• **TASK SET**
1. According to the text on pandemic-era collaboration, why were the founding principles of COVAX deeply international?
2. Can you carry the text on pandemic-era collaboration forward from its final sentence?

• **TEXT SEGMENT**
****************

Funders and philanthropic organisations also took up this spirit of collaboration and sought to pool money, resources and expertise to scale solutions at pace. The Access to Covid-19 Tools (ACT) Accelerator and its vaccines pillar, COVAX, is a global philanthropic partnership launched by the World Health Organisation (WHO), the European Commission, France, and the Bill & Melinda Gates Foundation in April of 2020. The initiative scaled rapidly, with more than 170 countries representing 70 percent of humanity signalling their intent to join almost immediately. The founding principles of COVAX were deeply international, based on the recognition that no one is safe until everyone is and that the international community must come together to ensure equitable and simultaneous access to lifesaving treatments, rich or poor.

Photo by Branimir Balogović on Unsplash

The pandemic also revived more grassroots and citizen-led scientific efforts, which is not to be mistaken with the ‘armchair epidemiologists’ of Twitter. As the world was forced to remain at home, with many unable to conduct their day-to-day jobs, some scientists and researchers turned their attention to the pandemic response. Climate science modellers and astrophysicists that were working from home began to use their statistical and scientific prowess to model transmission rates, the likelihood of new variants, and where the pandemic would take us next. 

Seeing the impact that science had on the world and its response to the pandemic evoked a huge uptick in citizen science, where people without specialised training, working from home, began gathering data on everything from stars to insects. The citizen science platform, Zooniverse, which asks citizens to help classify animals in images from wildlife cameras saw its daily classifications jump from 25,000 to 200,000 per day. Zooniverse reported that 200,000 participants contributed more than 5 million classifications of images in just one week alone – the equivalent of 48 years of research.

****************

[Stored data]
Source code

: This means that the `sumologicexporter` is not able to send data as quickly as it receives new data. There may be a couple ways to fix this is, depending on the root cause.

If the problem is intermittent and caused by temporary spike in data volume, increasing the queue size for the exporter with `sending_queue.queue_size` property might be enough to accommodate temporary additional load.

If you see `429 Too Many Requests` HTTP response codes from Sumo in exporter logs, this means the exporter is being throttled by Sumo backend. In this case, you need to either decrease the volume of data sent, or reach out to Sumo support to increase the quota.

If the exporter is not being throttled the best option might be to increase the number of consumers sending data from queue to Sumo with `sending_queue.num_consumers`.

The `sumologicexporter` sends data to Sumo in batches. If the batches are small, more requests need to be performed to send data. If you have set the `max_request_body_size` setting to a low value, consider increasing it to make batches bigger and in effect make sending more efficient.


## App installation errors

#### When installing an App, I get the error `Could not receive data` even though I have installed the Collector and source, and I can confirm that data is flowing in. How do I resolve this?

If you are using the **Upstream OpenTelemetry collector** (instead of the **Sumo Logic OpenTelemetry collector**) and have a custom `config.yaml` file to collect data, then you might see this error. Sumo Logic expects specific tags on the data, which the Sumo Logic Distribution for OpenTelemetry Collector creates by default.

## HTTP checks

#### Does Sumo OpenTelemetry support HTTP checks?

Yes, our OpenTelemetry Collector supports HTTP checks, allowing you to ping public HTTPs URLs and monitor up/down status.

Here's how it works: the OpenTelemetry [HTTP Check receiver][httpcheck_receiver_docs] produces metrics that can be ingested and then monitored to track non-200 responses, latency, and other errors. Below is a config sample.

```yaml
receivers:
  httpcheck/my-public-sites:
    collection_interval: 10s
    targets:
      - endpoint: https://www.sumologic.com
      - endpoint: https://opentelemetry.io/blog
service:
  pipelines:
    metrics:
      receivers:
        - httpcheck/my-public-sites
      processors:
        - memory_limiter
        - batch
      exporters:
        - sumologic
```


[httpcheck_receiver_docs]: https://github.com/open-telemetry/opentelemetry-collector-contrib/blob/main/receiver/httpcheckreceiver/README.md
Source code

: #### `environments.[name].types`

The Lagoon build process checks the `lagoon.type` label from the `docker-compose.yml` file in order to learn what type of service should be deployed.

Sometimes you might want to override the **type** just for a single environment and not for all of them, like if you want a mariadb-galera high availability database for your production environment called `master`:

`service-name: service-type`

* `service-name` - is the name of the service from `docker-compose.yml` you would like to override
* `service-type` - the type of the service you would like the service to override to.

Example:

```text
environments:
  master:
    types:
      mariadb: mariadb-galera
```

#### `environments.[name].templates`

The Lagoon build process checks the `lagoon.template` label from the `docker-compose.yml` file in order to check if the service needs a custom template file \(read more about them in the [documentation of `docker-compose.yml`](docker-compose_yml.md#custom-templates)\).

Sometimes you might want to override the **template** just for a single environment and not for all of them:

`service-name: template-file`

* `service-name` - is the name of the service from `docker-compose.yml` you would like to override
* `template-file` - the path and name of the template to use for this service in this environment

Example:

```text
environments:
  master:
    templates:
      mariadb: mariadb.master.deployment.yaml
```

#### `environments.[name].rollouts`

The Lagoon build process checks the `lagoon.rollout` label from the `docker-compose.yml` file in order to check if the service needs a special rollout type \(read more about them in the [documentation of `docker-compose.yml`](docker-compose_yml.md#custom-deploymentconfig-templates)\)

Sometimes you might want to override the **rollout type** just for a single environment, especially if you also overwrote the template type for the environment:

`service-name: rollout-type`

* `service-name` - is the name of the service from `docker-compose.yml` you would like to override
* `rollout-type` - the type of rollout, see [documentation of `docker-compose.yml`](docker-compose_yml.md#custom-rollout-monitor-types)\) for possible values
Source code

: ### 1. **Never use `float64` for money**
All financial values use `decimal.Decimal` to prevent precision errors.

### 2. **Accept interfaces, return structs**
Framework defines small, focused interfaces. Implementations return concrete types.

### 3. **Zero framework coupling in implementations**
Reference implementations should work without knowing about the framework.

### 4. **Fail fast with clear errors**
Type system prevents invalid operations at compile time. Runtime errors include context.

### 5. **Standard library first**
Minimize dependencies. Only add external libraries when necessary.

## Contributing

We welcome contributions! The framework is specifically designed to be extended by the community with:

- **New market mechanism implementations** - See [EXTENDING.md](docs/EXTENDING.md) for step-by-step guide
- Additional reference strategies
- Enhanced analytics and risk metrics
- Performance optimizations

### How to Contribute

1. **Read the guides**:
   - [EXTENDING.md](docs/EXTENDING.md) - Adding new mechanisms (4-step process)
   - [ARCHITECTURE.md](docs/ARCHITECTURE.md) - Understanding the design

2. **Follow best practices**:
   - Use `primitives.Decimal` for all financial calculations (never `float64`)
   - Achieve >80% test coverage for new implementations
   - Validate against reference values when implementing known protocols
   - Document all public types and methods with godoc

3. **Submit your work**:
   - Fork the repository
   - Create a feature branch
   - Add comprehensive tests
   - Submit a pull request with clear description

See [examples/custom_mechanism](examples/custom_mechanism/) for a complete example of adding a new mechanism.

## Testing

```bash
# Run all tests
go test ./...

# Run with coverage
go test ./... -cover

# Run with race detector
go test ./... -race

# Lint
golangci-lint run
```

****************

• **EXPECTED RESULTS**
1. They rested on the recognition that no one is safe until everyone is. The international community therefore had to come together to ensure equitable and simultaneous access to lifesaving treatments, for rich and poor alike.

2.
Investing in the capacity to deliver rapid transition

Two of the key bio-technologies that combined to create the MRnA technology, which effectively teaches our cells how to make a protein, or even just a small piece of a protein, that then triggers an immune response inside our bodies, have been in the works for some time. The viral technology had humble beginnings and was conceived of by virologist Dr. Barney Graham, then working at Vanderbilt University in Nashville, Tennessee, over 40 years ago. The idea of the RNA modification, where elements of the RNA were modified to enable it to slip past the immune system undetected, was first tabled by Drew Weissman and Katalin Karikó at the University of Pennsylvania. When combined, these scientific discoveries laid the foundations for the MRnA technology and both research streams were funded entirely by the American federal government.

Across the Atlantic in the UK, the Oxford/AstraZeneca vaccine was 97 percent funded by the public through a combination of tax revenues and charitable donations. The same research found that just 2 percent of the funding for the Oxford/AstraZeneca actually came from private capital, directly contradicting former Prime Minister Boris Johnson’s claims that it was ‘greed and capitalism’ that ensured the creation of the vaccine. In fact, it was scientists trying to tackle some of the biggest challenges facing public health, working with their international colleagues and supported by the state, that laid the foundations for the vaccines.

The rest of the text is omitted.